PAGE TEXT:
####################

10% effort will eliminate of 90% of the "problem".  

A simple quality control mindset does wonders in this regard:
   You must expect failure, but work reasonably hard to prevent it.

> Any of these 'precautions' seem silly to me, because they WILL find a
> way to get into your system if they really want.

I'll tell you what's not silly; quite serious actually:  Having one of
your customers get their door kicked in as the police execute their
search warrant because some dork-ass-man-in-the-middle hijacked their
telnet session and stole Los-White-Ridge's sekrit squril files.  And 
that kind of thing DOES happen (with telnet more often than not)... 

STFW w/ keywords +hijack and +juggernaught or +hunt.

> There is nothing wrong with people being able to 'snoop' around a
> server.  Typically, you aren't able to read stuff that is in other
> users directory unless its world readable.  There is nothing wrong
> with the ablitity to look [...]

FUD for Thawt:
   http://www.newdimensions.net/headlines/j04.htm

...anyway...

####################

PROVIDED DATA:
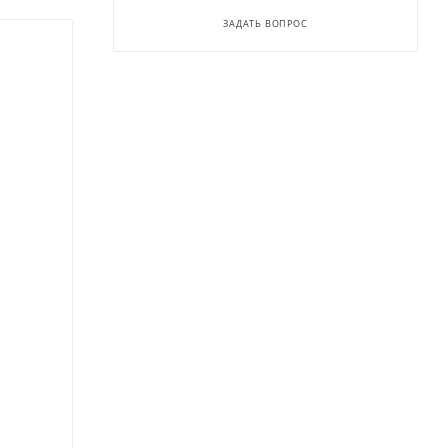
ЗАДАТЬ ВОПРОС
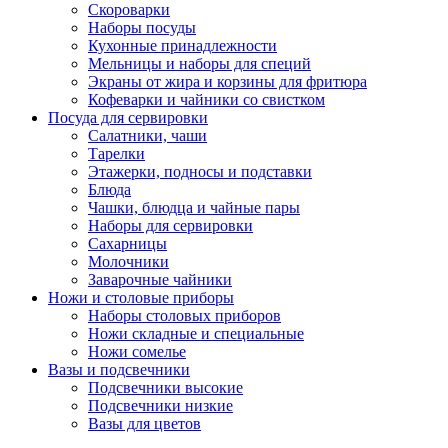
Скороварки
Наборы посуды
Кухонные принадлежности
Мельницы и наборы для специй
Экраны от жира и корзины для фритюра
Кофеварки и чайники со свистком
Посуда для сервировки
Салатники, чаши
Тарелки
Этажерки, подносы и подставки
Блюда
Чашки, блюдца и чайные пары
Наборы для сервировки
Сахарницы
Молочники
Заварочные чайники
Ножи и столовые приборы
Наборы столовых приборов
Ножи складные и специальные
Ножи сомелье
Вазы и подсвечники
Подсвечники высокие
Подсвечники низкие
Вазы для цветов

####################

TASKS:
1 – In the post on server security, what mindset does the writer offer for quality control?
2 – Extend the post on server security, picking up after its final line.

WRITTEN RESPONSES:
1 – You must expect failure, but work reasonably hard to prevent it.

2 –
Even in these post gold rush years, everyone thinks they've got the
great American next best killer-app since sliced bread.  More often 
than not, they discover otherwise and occasionally they look for a
scapegoat.  Even so, a lot of good ideas start out on the cheap (hosted
on a RaQ with 100s of others, say) and I can point to numerous 
situations where business plans, floated by other people's noses 
without the benefit of a signed NDA, end up spawning off 2 or more
copycats (sometimes on the same server... how odd...).

Can you say litigation?  If you can't, I guarantee you that your 
customer's lawyers can.  It's all meaningless without patents, 
copyrights, signed agreements and other legal instruments of torture,
but it can be a bit hassle for the provider to get caught up 
in the legal system's technology illiterate vortex of confusion.

Then there's the business side of the equation.  As you grow and 
more sites are added onto a single box, a bone headed sysadmin 
misconfiguration/ hardware failure/ hack/ whatever can be devastating.
Do you really build and grow under something with that kind of 
dynamic?

>Its just doesn't make sense to share servers anymore (IMHO).  I'm 
>kinda excited about the Cursoe chips--think instead of having a 
>virtual host, you have a real web server that is no larger than a 
>3.5" hard drive.  Cheap too.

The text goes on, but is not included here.